SOURCE EXTRACT →
--*--

Knowing this, I don’t spend a ton of time with the textbook. There’s absolutely nothing in there that is relevant to their lived experience. (Until this year, North Carolina teachers used a Civics textbook from 2007, which, due to its age, did not include a single mention of Barack Obama.) I want to talk about government as it matters to them. When I cover elections, I teach it through the lens of voter suppression. I teach about racist voter ID laws and racist gerrymandering practices instituted by the North Carolina legislature, both of which federal courts later found to be unconstitutional. When I cover the justice system, I teach it through the lens of mass incarceration. I talk about how a combination of cash bail, plea bargains and harsh sentencing mean one in three black men born in the year 2000 will spend time in jail or prison in their lifetime — and that every state has seen bigger increases in spending for corrections than for public education. When I cover the Bill of Rights, I teach it through the lens of our government’s penchant to withhold those rights from those it does not see as fully deserving. From slavery to lynching to ICE kidnappings and deportations, I continually ask students to assess our political institutions by the way they treat the most vulnerable.

--*--

DATASET →
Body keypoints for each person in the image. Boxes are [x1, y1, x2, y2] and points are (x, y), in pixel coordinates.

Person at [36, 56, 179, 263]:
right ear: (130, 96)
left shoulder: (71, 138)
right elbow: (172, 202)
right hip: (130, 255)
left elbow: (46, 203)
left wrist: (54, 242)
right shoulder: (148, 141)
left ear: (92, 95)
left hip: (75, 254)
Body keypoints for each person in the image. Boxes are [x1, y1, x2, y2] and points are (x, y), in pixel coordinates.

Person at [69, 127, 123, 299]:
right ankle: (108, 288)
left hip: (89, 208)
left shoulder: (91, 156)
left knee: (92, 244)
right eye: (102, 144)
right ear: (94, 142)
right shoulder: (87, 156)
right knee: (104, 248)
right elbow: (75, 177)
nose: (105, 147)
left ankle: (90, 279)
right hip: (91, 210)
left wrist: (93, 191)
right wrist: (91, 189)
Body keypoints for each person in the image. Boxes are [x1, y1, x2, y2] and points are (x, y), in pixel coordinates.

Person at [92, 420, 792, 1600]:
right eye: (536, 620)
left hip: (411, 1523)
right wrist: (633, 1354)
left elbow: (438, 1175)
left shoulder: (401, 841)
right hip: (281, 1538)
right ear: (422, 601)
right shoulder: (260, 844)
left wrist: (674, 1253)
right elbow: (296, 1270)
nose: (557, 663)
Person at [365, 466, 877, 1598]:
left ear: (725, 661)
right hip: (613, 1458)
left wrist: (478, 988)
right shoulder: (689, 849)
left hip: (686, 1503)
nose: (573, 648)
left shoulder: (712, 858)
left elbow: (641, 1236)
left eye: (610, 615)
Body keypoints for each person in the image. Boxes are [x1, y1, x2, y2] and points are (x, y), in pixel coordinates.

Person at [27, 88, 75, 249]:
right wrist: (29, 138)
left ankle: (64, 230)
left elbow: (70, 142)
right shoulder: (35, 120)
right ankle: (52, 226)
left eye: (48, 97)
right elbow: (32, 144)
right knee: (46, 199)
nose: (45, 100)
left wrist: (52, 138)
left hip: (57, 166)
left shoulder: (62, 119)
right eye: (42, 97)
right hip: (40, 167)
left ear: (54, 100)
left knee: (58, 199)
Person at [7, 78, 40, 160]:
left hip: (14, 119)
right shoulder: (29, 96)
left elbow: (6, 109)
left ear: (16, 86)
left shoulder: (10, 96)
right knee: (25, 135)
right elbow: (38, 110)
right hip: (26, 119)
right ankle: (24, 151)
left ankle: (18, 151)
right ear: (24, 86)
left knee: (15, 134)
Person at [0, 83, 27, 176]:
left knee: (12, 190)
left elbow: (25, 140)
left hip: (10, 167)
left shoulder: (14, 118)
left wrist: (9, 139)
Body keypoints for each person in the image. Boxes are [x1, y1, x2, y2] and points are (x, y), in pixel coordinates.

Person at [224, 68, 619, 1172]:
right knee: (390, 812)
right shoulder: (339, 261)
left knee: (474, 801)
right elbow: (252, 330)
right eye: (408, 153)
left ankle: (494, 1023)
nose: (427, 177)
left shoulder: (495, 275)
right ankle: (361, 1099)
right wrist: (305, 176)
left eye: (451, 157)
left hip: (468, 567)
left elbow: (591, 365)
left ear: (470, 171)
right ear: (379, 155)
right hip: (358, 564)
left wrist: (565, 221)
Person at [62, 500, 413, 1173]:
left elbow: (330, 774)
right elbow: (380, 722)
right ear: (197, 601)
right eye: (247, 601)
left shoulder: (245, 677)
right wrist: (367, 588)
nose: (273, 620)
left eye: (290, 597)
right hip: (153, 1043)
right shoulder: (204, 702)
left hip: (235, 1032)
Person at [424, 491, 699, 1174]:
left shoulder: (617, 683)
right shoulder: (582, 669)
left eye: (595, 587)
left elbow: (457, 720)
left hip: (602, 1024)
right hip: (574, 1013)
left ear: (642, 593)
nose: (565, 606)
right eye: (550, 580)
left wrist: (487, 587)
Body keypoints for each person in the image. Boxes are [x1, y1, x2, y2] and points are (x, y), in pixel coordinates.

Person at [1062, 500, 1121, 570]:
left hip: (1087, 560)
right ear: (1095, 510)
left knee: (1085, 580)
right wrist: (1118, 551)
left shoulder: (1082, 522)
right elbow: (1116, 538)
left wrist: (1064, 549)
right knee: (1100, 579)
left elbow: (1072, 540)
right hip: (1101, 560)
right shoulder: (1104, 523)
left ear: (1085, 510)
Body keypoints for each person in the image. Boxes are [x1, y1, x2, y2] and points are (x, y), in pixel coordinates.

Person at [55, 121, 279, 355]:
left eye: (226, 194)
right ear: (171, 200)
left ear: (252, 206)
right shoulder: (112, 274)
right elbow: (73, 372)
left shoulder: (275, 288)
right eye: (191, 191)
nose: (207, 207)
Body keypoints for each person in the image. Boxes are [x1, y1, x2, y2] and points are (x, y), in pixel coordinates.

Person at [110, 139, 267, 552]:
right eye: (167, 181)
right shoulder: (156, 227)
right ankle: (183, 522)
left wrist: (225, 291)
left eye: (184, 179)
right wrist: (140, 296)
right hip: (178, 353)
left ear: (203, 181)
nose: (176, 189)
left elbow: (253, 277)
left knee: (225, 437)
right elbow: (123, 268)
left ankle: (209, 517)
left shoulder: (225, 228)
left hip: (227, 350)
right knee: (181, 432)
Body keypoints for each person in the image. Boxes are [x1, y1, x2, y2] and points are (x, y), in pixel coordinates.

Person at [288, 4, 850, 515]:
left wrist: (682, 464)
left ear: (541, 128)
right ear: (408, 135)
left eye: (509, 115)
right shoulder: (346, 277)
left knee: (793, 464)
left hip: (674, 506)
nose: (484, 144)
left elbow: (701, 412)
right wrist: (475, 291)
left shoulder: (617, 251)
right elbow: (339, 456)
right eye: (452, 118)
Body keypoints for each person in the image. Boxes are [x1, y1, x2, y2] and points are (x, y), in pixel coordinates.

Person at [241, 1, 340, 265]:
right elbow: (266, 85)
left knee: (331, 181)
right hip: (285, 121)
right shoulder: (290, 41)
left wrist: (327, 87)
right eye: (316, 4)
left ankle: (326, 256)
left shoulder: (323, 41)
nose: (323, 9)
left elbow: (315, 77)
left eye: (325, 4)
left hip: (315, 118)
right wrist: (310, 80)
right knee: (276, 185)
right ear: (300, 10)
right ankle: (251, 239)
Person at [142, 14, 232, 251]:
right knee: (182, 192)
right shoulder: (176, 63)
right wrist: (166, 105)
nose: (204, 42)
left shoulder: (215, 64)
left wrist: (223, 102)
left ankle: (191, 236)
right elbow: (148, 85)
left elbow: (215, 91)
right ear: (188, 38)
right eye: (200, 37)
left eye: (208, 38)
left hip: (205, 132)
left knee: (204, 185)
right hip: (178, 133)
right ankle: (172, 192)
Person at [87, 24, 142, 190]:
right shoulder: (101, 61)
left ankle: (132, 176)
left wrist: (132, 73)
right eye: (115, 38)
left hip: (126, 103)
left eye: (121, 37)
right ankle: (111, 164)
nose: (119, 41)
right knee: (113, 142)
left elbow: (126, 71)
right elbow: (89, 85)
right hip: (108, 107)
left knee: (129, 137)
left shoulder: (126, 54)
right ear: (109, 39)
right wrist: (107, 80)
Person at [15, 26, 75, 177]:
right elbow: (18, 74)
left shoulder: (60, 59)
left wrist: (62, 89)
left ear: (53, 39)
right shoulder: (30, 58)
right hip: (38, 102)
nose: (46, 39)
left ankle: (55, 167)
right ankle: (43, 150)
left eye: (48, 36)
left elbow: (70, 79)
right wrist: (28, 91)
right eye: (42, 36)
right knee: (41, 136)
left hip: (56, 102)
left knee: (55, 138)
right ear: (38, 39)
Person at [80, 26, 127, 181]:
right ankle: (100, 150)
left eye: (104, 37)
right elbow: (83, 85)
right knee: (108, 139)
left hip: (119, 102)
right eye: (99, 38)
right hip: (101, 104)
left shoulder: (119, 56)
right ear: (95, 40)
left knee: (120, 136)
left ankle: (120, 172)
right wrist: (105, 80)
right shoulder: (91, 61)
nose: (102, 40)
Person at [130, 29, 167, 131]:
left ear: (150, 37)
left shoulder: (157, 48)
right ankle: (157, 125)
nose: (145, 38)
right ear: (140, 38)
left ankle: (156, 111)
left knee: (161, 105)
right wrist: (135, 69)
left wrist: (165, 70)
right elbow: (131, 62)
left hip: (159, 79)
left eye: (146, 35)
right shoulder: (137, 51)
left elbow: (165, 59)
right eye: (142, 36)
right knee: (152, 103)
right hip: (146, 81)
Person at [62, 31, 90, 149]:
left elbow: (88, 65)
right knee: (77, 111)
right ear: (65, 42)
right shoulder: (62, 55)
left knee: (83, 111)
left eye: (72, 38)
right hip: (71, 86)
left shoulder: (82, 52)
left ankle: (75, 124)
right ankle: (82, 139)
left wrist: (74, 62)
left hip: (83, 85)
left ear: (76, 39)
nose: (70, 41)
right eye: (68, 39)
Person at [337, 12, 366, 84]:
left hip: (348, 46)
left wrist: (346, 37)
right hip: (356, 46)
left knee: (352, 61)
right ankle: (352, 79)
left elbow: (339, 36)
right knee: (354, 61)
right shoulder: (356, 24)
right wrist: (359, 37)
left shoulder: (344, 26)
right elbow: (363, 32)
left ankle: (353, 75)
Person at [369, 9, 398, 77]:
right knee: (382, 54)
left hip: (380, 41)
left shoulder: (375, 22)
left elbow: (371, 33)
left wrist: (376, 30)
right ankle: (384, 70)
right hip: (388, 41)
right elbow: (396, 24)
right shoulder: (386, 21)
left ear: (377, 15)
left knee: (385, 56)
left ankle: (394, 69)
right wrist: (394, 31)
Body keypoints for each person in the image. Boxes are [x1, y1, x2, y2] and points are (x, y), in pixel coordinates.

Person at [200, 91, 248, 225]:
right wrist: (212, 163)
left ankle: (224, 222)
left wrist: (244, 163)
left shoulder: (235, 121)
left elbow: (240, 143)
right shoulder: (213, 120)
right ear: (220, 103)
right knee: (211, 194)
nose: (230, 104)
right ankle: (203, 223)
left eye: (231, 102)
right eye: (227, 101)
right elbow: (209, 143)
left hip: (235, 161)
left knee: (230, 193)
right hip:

--*--

INSTRUCTIONS TO FOLLOW → Write the next part of the passage about teaching civics, starting right after its last sentence.

ANSWER AREA →
So when I teach our education system, I teach it through the lens of school choice and its devastating effects on public schools. I need my students to know that the holes in my classroom floor, the teachers who abandon ship for a state where they are paid better, the armed School Resource Officers patrolling the hallways, the lack of creative outlets during the school day, the never-ending string of high-stakes testing are all, directly or indirectly, a result of decisions their government has made. This is the environment in which we as a society expect our young people to succeed. But it’s one that many otherwise right-minded Americans would demand to speak to a manager if they had to endure for more than a few minutes. We shouldn’t be surprised when that institutional neglect is reflected right back at us in disruptive students and dropout rates, school discipline statistics and plummeting teacher satisfaction. As teachers and students and public school advocates, those of us marching today must assume that, even if this was not the plan all along, that one of the reasons that conservative lawmakers are utterly negligent about fixing this broken system because as it stands, it works to their benefit.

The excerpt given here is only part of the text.